## Excerpt provided

########################################

June 2025 Edition

Features

Charcoal Truth

Rachel Brownlee hopes to bring a new level of authenticity to ranch depictions—one drawing at a time.

Ranch life is often romanticized by picturesque settings that tend to varnish over the gritty hard-working lifestyle. Or it is dramatized by glamorous actors in scandalous plotlines for prime-time viewing. While ranch life can be pastorally beautiful with vast open skies over grazing cattle and handsome cowboys riding off into the sunset, it is so much more, with real people living it every day. 

Charcoal artist Rachel Brownlee aims to show a real perspective on ranching and the people that make up the community by chipping away at the glossy clichés to reveal the true beauty within the reality of the lifestyle. She also aims to tell stories of perseverance and resilience, stories that are far more interesting than any television drama.

Rachel Brownlee in her studio with a work on the easel.

As a fifth-generation rancher, Brownlee knows a thing or two about ranch life. She grew up on a working cattle ranch near Rushville, Nebraska. Her great-great-grandfather came from Switzerland, settling in the area in 1885, and the family still owns most of his original homesteads. She lived remotely with her six siblings who all lived and worked on the ranch. She grew up on horseback, stacking hay and taking care of cattle. And even though she had always drawn pictures and was pretty good at it, the extent of her artistic aspirations were limited to being a casual artist or hobbyist. 

“I always liked drawing horses and that was the only thing I really knew about,” Brownlee says. “I had heard of Leonardo da Vinci and Tim Cox, because our local cow sale barn gave out Tim Cox calendars every year. Those were the only real forms of art I saw.”

########################################

## Request A
Reproduce the article word for word between "June 2025 Edition" and "any television drama.", inclusive.
## Request B
According to the article, in what year did Brownlee's great-great-grandfather settle in the area after coming from Switzerland?
The data that follows has no connection to the article.

## Record set
########################################

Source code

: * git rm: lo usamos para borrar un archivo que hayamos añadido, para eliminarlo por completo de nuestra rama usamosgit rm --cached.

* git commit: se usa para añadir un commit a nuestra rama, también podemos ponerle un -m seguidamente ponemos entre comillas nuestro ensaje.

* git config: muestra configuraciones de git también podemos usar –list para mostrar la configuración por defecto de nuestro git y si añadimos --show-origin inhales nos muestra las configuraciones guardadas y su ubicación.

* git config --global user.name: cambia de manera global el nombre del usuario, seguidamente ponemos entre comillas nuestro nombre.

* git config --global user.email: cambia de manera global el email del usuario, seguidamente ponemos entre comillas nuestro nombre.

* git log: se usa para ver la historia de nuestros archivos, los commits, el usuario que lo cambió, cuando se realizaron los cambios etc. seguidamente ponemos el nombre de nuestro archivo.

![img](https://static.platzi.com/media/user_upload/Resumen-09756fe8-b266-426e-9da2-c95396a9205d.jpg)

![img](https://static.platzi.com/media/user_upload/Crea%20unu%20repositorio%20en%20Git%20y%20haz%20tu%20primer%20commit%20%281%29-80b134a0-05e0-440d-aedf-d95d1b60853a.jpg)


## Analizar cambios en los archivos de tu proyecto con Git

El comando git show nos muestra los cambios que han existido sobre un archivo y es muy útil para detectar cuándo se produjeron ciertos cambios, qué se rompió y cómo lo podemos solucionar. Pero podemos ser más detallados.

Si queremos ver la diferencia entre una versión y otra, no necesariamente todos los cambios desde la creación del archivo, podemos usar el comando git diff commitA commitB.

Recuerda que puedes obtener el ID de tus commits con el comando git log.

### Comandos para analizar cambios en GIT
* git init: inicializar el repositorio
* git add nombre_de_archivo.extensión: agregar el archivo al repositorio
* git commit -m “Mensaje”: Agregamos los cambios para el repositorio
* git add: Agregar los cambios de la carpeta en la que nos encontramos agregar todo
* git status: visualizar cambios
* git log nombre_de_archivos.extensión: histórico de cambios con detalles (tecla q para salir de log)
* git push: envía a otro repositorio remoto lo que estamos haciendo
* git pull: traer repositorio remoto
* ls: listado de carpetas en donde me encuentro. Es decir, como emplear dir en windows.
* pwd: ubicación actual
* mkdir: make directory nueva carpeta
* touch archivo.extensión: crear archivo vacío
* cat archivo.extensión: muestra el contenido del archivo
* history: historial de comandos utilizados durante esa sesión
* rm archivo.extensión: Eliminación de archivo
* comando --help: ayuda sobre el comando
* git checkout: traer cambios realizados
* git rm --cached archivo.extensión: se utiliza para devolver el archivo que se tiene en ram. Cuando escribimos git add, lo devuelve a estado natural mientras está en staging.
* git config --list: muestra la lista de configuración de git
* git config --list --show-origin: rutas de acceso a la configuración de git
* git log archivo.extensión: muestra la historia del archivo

########################################

## Response area A
June 2025 Edition

Features

Charcoal Truth

Rachel Brownlee hopes to bring a new level of authenticity to ranch depictions—one drawing at a time.

Ranch life is often romanticized by picturesque settings that tend to varnish over the gritty hard-working lifestyle. Or it is dramatized by glamorous actors in scandalous plotlines for prime-time viewing. While ranch life can be pastorally beautiful with vast open skies over grazing cattle and handsome cowboys riding off into the sunset, it is so much more, with real people living it every day. 

Charcoal artist Rachel Brownlee aims to show a real perspective on ranching and the people that make up the community by chipping away at the glossy clichés to reveal the true beauty within the reality of the lifestyle. She also aims to tell stories of perseverance and resilience, stories that are far more interesting than any television drama.

## Response area B
1885